TASK MATERIAL »
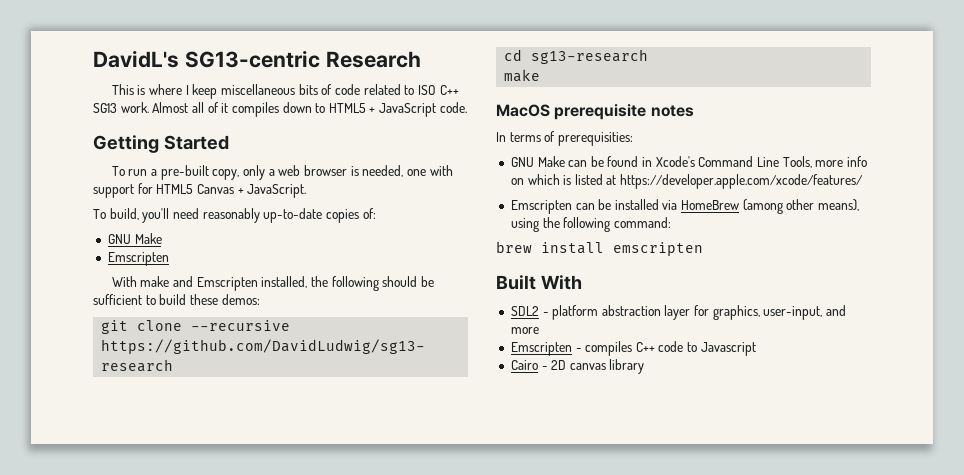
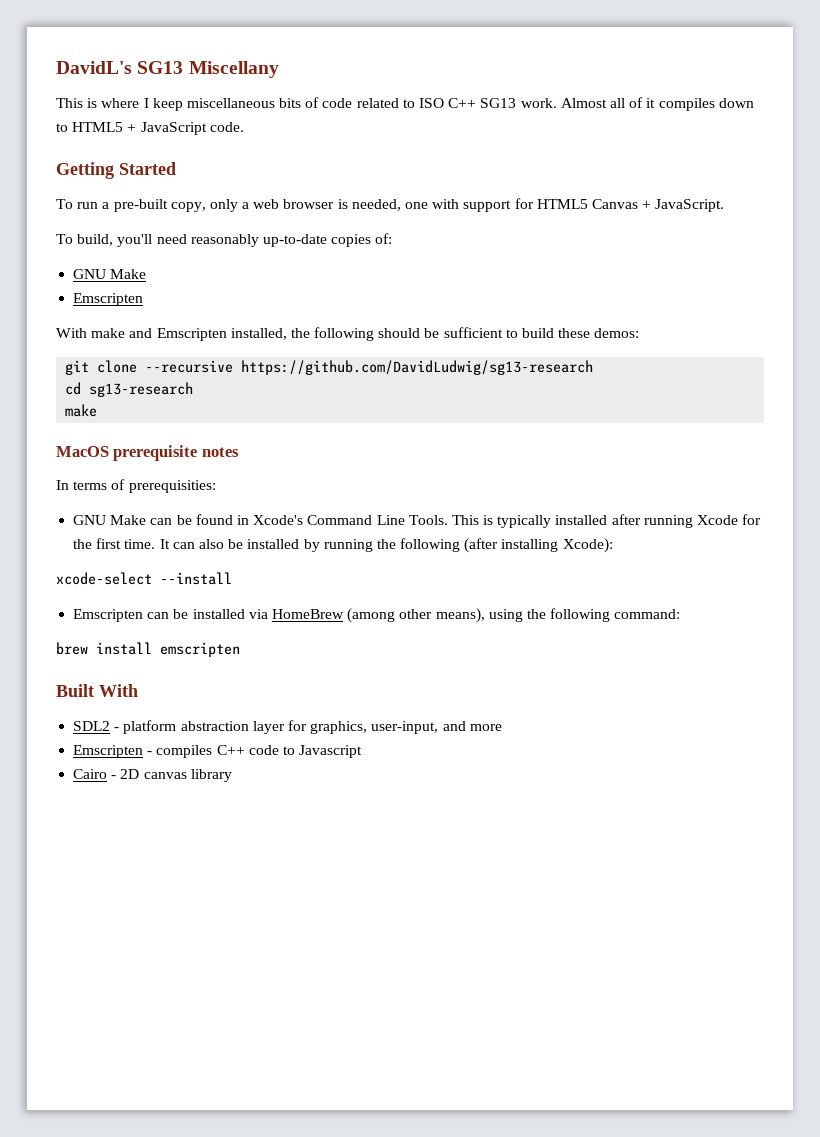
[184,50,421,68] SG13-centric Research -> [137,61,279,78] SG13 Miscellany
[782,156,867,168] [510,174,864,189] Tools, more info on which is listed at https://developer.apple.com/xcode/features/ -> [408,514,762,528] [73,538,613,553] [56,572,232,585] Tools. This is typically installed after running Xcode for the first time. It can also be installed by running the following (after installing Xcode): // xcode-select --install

* * *

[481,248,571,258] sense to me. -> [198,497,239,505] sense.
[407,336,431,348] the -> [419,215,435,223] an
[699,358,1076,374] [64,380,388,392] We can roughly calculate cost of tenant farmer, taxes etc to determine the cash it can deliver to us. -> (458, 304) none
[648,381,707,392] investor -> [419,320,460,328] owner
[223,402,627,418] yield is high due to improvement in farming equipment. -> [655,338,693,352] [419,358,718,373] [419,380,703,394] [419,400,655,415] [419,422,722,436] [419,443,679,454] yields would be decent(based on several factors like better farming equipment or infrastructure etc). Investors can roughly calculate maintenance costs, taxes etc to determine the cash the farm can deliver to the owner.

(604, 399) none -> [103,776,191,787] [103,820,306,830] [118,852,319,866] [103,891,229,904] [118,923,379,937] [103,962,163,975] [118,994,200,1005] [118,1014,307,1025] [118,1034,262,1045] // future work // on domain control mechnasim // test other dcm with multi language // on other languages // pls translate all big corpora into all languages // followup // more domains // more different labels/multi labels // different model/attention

...

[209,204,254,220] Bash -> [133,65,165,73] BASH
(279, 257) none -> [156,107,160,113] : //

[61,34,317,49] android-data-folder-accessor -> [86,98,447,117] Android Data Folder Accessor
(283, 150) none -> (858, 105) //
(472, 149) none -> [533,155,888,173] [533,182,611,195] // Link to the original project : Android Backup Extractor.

YOUR ASSIGNMENT » An exact copy of the lines above, from the one containing "[209,204,254,220] Bash ->" through the one containing "(472, 149) none", is the whole of the answer.

SOLUTION TO THE EXERCISE »
[209,204,254,220] Bash -> [133,65,165,73] BASH
(279, 257) none -> [156,107,160,113] : //

[61,34,317,49] android-data-folder-accessor -> [86,98,447,117] Android Data Folder Accessor
(283, 150) none -> (858, 105) //
(472, 149) none -> [533,155,888,173] [533,182,611,195] // Link to the original project : Android Backup Extractor.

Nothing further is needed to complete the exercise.